I know this was a long post, but given the potency of this experience, I feel that its length is warranted in order to communicate what I and other medical students actually experience while learning the pelvic exams for the first time. I should note that not all medical schools provide this instruction for their students. This experience makes me all the more eager to start my clerkships coming up in Phase III.

Tuesday, January 4, 2011

Ten weeks

A year ago, I watched the class above me juggle two concurrent blocks (Life Cycles and Infectious Disease) and study for the USMLE Step 1 board exam at the same time, and I wondered at how they could pull it off. Now it's one year later and I'm faced with the same task. To paraphrase one of our professors: "The next ten weeks will be among the most challenging of your medical careers; you will have to synthesize new material while reviewing old material." But, at least there is a light at the end of the tunnel - I'm really looking forward to clinical training. Ten weeks is manageable.

Sunday, January 2, 2011

Psychiatry shelf exam

We were required to take the psychiatry shelf at the end of the Fall semester. This was the culmination of the psychiatry thread that was integrated into the CVPR, Neuro, and DEMS blocks. Shelf exams are standardized national exams in a particular medical specialty (e.g. psychiatry, OB/GYN, etc...) that are usually taken after a third-year or fourth-year clinical rotation.

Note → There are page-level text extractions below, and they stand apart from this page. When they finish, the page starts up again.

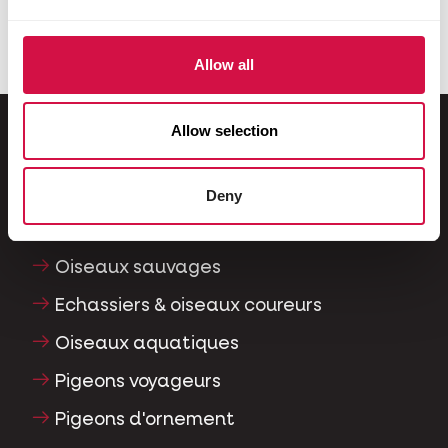
Sauvagines et grues
Allow all
Allow selection
Pour votre animal
Deny
Oiseaux d'ornement
Oiseaux sauvages
Echassiers & oiseaux coureurs
Oiseaux aquatiques
Pigeons voyageurs
Pigeons d'ornement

It's fairly unusual for second-year students to take a shelf-exam. I haven't heard of other medical schools requiring second-year students to take a shelf-exam. The reasoning of our course directors, I think, was to provide us with a sneak peek into what kinds of tests we'll be taking once we start clinical rotations. Maybe they also wanted to give us a reason to start studying psychiatry for Step 1.

"Shelf exam" sounds kind of scary, but it was actually very low-pressure because the test doesn't contribute at all to our grade or academic record. There are no negative consequences from bombing this test, but someone who does well could be eligible for some sort of scholarship.

To prepare for the psychiatry shelf exam, I just read through Psychiatry Blueprints and did practice questions, both at the back of this book and through USMLE World Qbank. I found this to be sufficient preparation.